On Friday, Hancock Prospecting’s lawyer Noel Hutley SC, told the court much of John and Bianca’s case against their billionaire mother hinged on a court rule whereby it is inferred that if a party chooses not to give evidence, it’s because it would not have helped their case.
In fact, Hutley revealed more than 160 findings in the pair’s closing submissions relied on the Jones and Dunkel inference, which he said was so pervasive it became a stepping stone to many of their arguments.
“They’ve summarised a whole raft of findings they say the court should agree with, with the inference being critical to all those findings,” he said.
“It is totally misconceived … when you take it away from their case, it becomes near impossible to make any of the findings asserted by Bianca and John.
“They use the inference to fill all manner of gaps … those findings must fall away, and with it, so does Bianca and John’s case.”
Hutley warned John and Bianca’s reliance on the inference may create a headache for Justice Jennifer Smith when it came time to make a ruling, with every finding having to be dissected.
And he predicted the pair’s case may radically change when the reality of that sunk in, and urged Smith not to allow it.
“Your honour will have to fillet hundreds of thousands of paragraphs and ensure that nothing based upon a Jones and Dunkel inference infects anything else,” he said.
“They’ve chosen to run this case in an unorthodox fashion and what we don’t want to hear in reply is a new case which seeks to ignore what they’ve done.
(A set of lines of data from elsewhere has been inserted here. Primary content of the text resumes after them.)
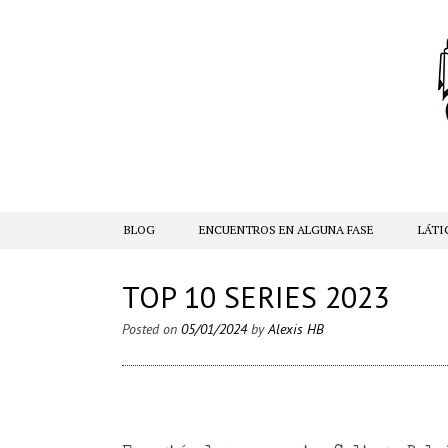
SKIP TO CONTENT
BLOG
ENCUENTROS EN ALGUNA FASE
LÁTI
TOP 10 SERIES 2023
Posted on
05/01/2024
by
Alexis HB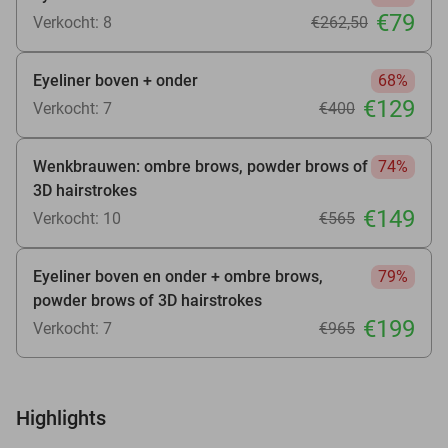
€79
Verkocht: 8
€262
,50
Eyeliner boven + onder
68%
€129
Verkocht: 7
€400
Wenkbrauwen: ombre brows, powder brows of
74%
3D hairstrokes
€149
Verkocht: 10
€565
Eyeliner boven en onder + ombre brows,
79%
powder brows of 3D hairstrokes
€199
Verkocht: 7
€965
Highlights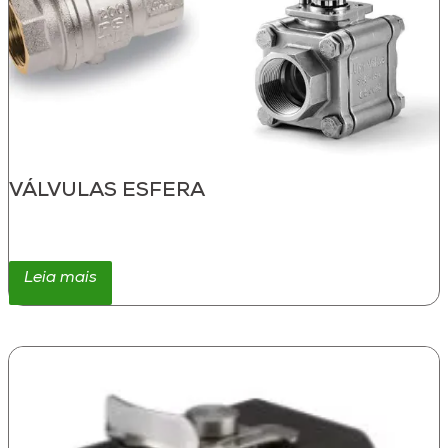
VÁLVULAS ESFERA
Leia mais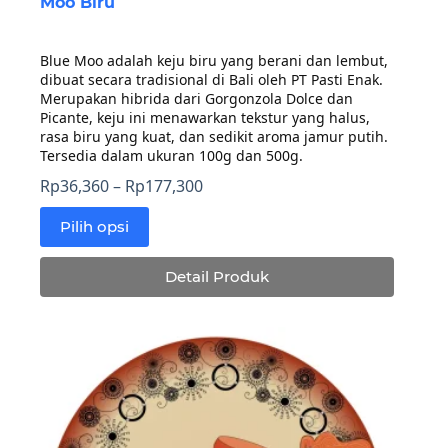
Moo Biru
Blue Moo adalah keju biru yang berani dan lembut,
dibuat secara tradisional di Bali oleh PT Pasti Enak.
Merupakan hibrida dari Gorgonzola Dolce dan
Picante, keju ini menawarkan tekstur yang halus,
rasa biru yang kuat, dan sedikit aroma jamur putih.
Tersedia dalam ukuran 100g dan 500g.
Rentang
Rp
36,360
–
Rp
177,300
harga:
Pilih opsi
Rp36,360
Produk
hingga
ini
Rp177,300
Detail Produk
memiliki
beberapa
varian.
Pilihan
ini
dapat
diambil
di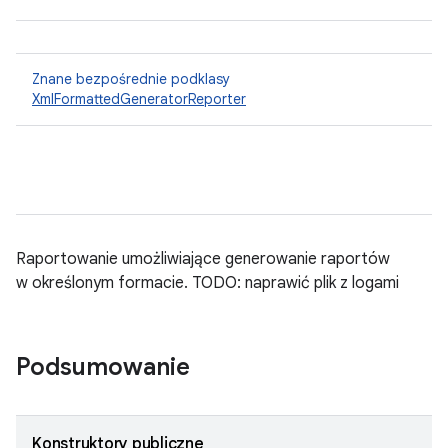
Znane bezpośrednie podklasy
XmlFormattedGeneratorReporter
Raportowanie umożliwiające generowanie raportów
w określonym formacie. TODO: naprawić plik z logami
Podsumowanie
Konstruktory publiczne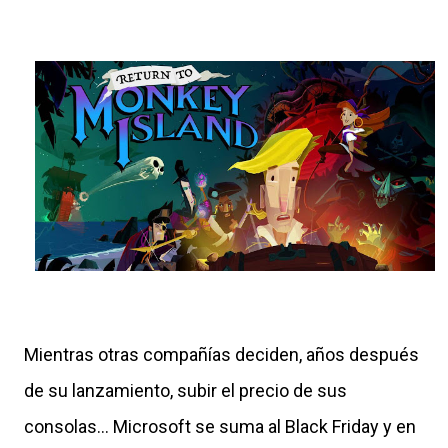
Mientras otras compañías deciden, años después
de su lanzamiento, subir el precio de sus
consolas... Microsoft se suma al Black Friday y en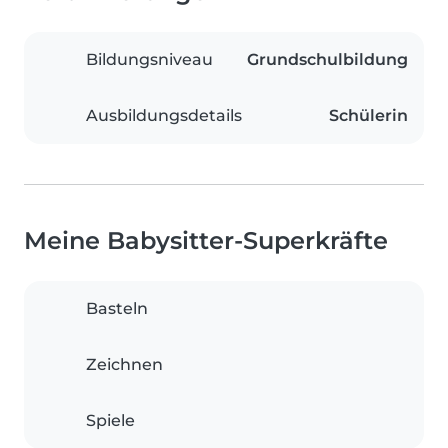
Bildungsniveau
Grundschulbildung
Ausbildungsdetails
Schülerin
Meine Babysitter-Superkräfte
Basteln
Zeichnen
Spiele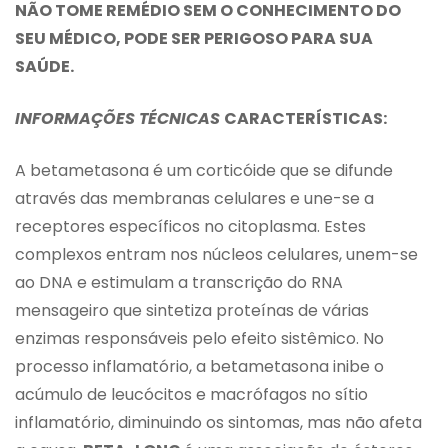
NÃO TOME REMÉDIO SEM O CONHECIMENTO DO
SEU MÉDICO,
PODE SER PERIGOSO PARA SUA
SAÚDE.
INFORMAÇÕES TÉCNICAS
CARACTERÍSTICAS:
A betametasona é um corticóide que se difunde
através das membranas celulares e une-se a
receptores específicos no citoplasma. Estes
complexos entram nos núcleos celulares, unem-se
ao DNA e estimulam a transcrição do RNA
mensageiro que sintetiza proteínas de várias
enzimas responsáveis pelo efeito sistêmico. No
processo inflamatório, a betametasona inibe o
acúmulo de leucócitos e macrófagos no sítio
inflamatório, diminuindo os sintomas, mas não afeta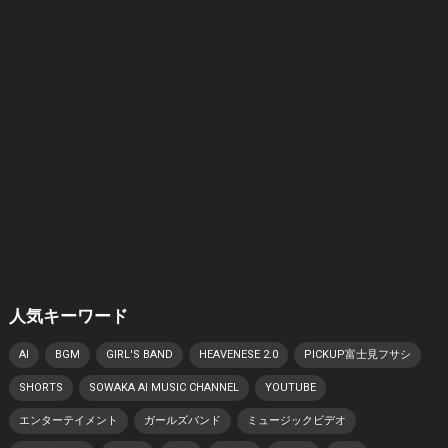
人気キーワード
AI
BGM
GIRL'S BAND
HEAVENESE 2.0
PICKUP富士見フサシ
SHORTS
SOWAKA AI MUSIC CHANNEL
YOUTUBE
エンターテイメント
ガールズバンド
ミュージックビデオ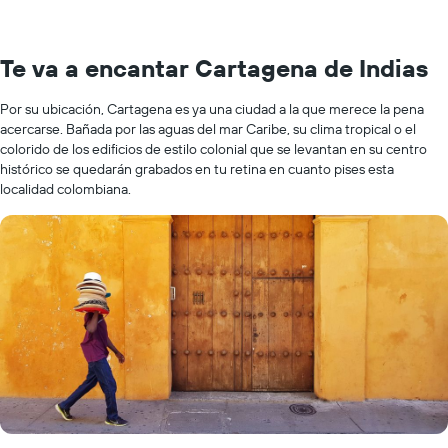
Te va a encantar Cartagena de Indias
Por su ubicación, Cartagena es ya una ciudad a la que merece la pena
acercarse. Bañada por las aguas del mar Caribe, su clima tropical o el
colorido de los edificios de estilo colonial que se levantan en su centro
histórico se quedarán grabados en tu retina en cuanto pises esta
localidad colombiana.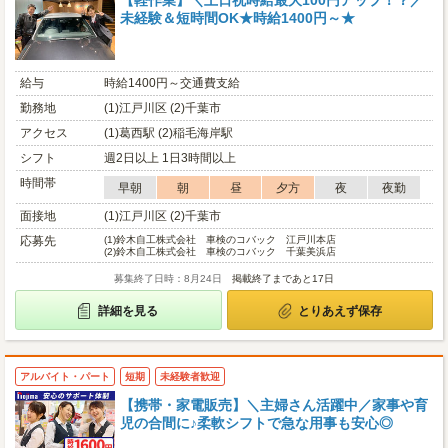
【軽作業】＼土日祝時給最大100円アップ！？／
未経験＆短時間OK★時給1400円～★
給与
時給1400円～交通費支給
勤務地
(1)江戸川区 (2)千葉市
アクセス
(1)葛西駅 (2)稲毛海岸駅
シフト
週2日以上 1日3時間以上
時間帯
早朝
朝
昼
夕方
夜
夜勤
面接地
(1)江戸川区 (2)千葉市
応募先
(1)
鈴木自工株式会社 車検のコバック 江戸川本店
(2)
鈴木自工株式会社 車検のコバック 千葉美浜店
募集終了日時：8月24日
掲載終了まであと17日
詳細を見る
とりあえず保存
アルバイト・パート
短期
未経験者歓迎
【携帯・家電販売】＼主婦さん活躍中／家事や育
児の合間に♪柔軟シフトで急な用事も安心◎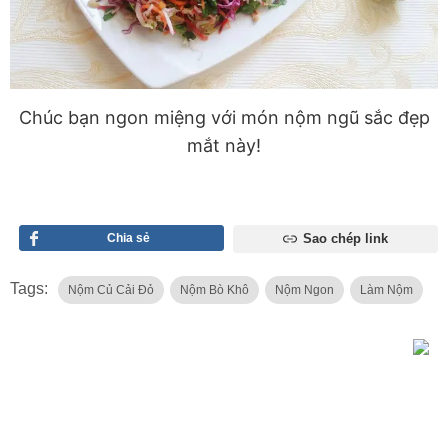
Chúc bạn ngon miệng với món nộm ngũ sắc đẹp
mắt này!
Chia sẻ
Sao chép link
Tags:
Nộm Củ Cải Đỏ
Nộm Bò Khô
Nộm Ngon
Làm Nộm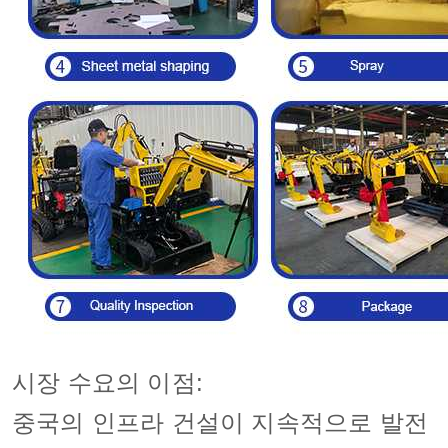
시장 수요의 이점:
중국의 인프라 건설이 지속적으로 발전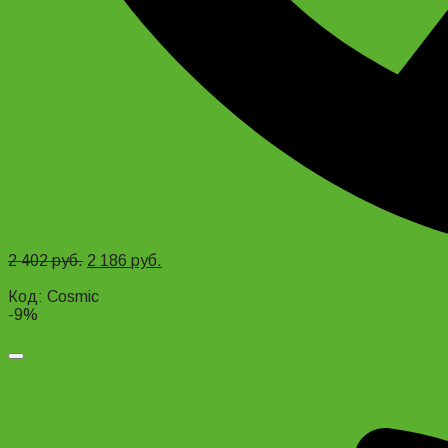
2 402
руб.
2 186
руб.
Add to cart
Код: Cosmic
-9%
Добавить в список желаний
Самокат TT Tiger Plus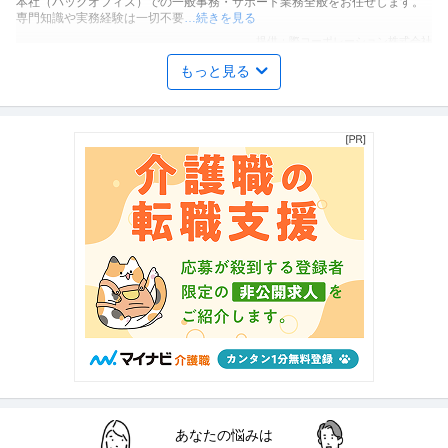
本社（バックオフィス）での一般事務・サポート業務全般をお任せします。
専門知識や実務経験は一切不要
…続きを見る
提供：際コーポレーション株式会社
もっと見る
東京都杉並区／一般事務（経理・人事労務・総務）／年休120日／
医療法人社団昇陽会阿佐谷すずき診療所
土日祝休み／月残業平均10時間
新着
契約社員
交通費支給
昇給あり
年間休日120日以上
年収400万円〜500万円
医療法人社団昇陽会阿佐谷すずき診療所 【東京都杉並区】一般事務（経理・
人事労務・総務）/年休120
…続きを見る
提供：doda
事務スタッフ
有限会社石田電機
正社員
未経験OK
交通費支給
学歴不問
月給25万円〜50万円
仕事内容：・会社運営に必要な総務全般。 ・色んな案件の公共工事の書類作
成などの建設関係などの一般事
…続きを見る
提供：有限会社石田電機
あなたの悩みは
学務部学生支援課 事務職員（既卒者） ／入職後／部署異動の可能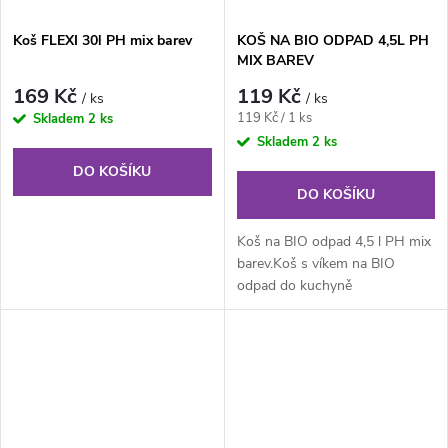
Koš FLEXI 30l PH mix barev
KOŠ NA BIO ODPAD 4,5L PH
MIX BAREV
169 Kč
119 Kč
/ ks
/ ks
Měrná
119 Kč / 1 ks
Skladem
2 ks
cena:
Skladem
2 ks
DO KOŠÍKU
DO KOŠÍKU
Koš na BIO odpad 4,5 l PH mix
barev.Koš s víkem na BIO
odpad do kuchyně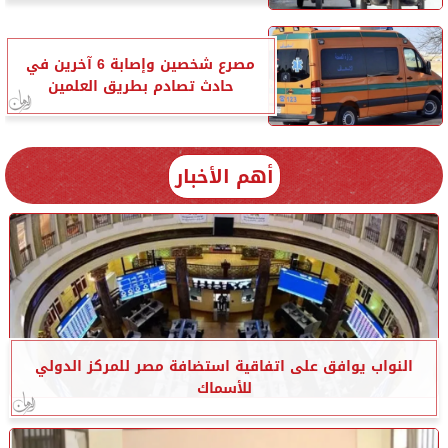
مصرع شخصين وإصابة 6 آخرين في
حادث تصادم بطريق العلمين
أهم الأخبار
النواب يوافق على اتفاقية استضافة مصر للمركز الدولي
للأسماك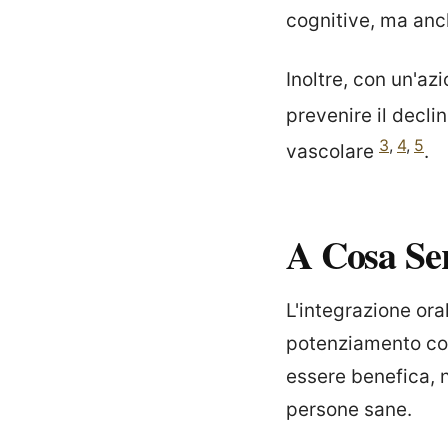
cognitive, ma anc
Inoltre, con un'az
prevenire il decli
3
,
4
,
5
vascolare
.
A Cosa Se
L'integrazione ora
potenziamento cog
essere benefica, 
persone sane.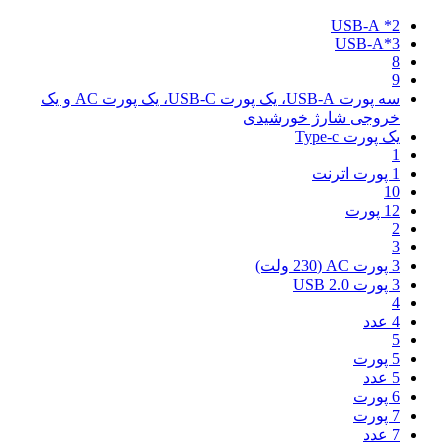
2* USB-A
3*USB-A
8
9
سه پورت USB-A، یک پورت USB-C، یک پورت AC و یک
خروجی شارژ خورشیدی
یک پورت Type-c
1
1 پورت اترنت
10
12 پورت
2
3
3 پورت AC (230 ولت)
3 پورت USB 2.0
4
4 عدد
5
5 پورت
5 عدد
6 پورت
7 پورت
7 عدد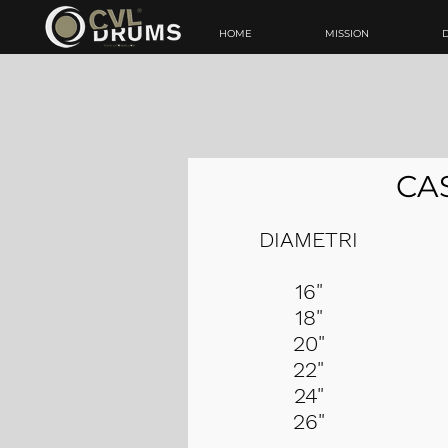
HOME
MISSION
CA
DIAMETRI
16"
18"
20"
22"
24"
26"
“It’s so fundamental to their case, we fear once the recognition of this sinks in, we’re going to get a whole new case, and they shouldn’t be allowed to do that.
“They’ve made their bed, and we say they’re stuck with it … your honour has listened to this case long enough.”
Friday marked the fourth day of Hancock Prospecting’s closing submissions, which Hutley spent poring over letters between Lang and Rinehart at the time of his alleged scheme, the detrimental impact it had on their relationship and what he described as his final-days “mea culpa”.
John and Bianca’s lawyers are expected to deliver their closing submissions in a matter of weeks before lawyers for the two mining dynasties they’re warring with, and mine owner Rio Tinto, have the final word.
It brings to a close a four-month trial for the stoush, which began in 2010 when Rinehart was sued by the billionaire descendants of Lang’s business partner, Peter Wright, and the company left behind by Pilbara engineer Don Rhodes.
Wright Prospecting claims it is entitled to a portion of the royalties from Hope Downs under a 1980s partnership deed, while Rhodes’ family company, DFD Rhodes, wants a 1.25 per cent stake in its proceeds.
John and Bianca joined the lawsuit in 2016, but have spent years wrangling with their mother over the asset behind closed doors.
But Hancock Prospecting and its executive chair Rinehart maintain the Hope Downs assets and royalties belong to them.
Lang and Wright began laying claim to some of the country’s most resource-rich tenements half a century ago, inking royalty agreements that have elevated their future generations to the top of the country’s rich-list.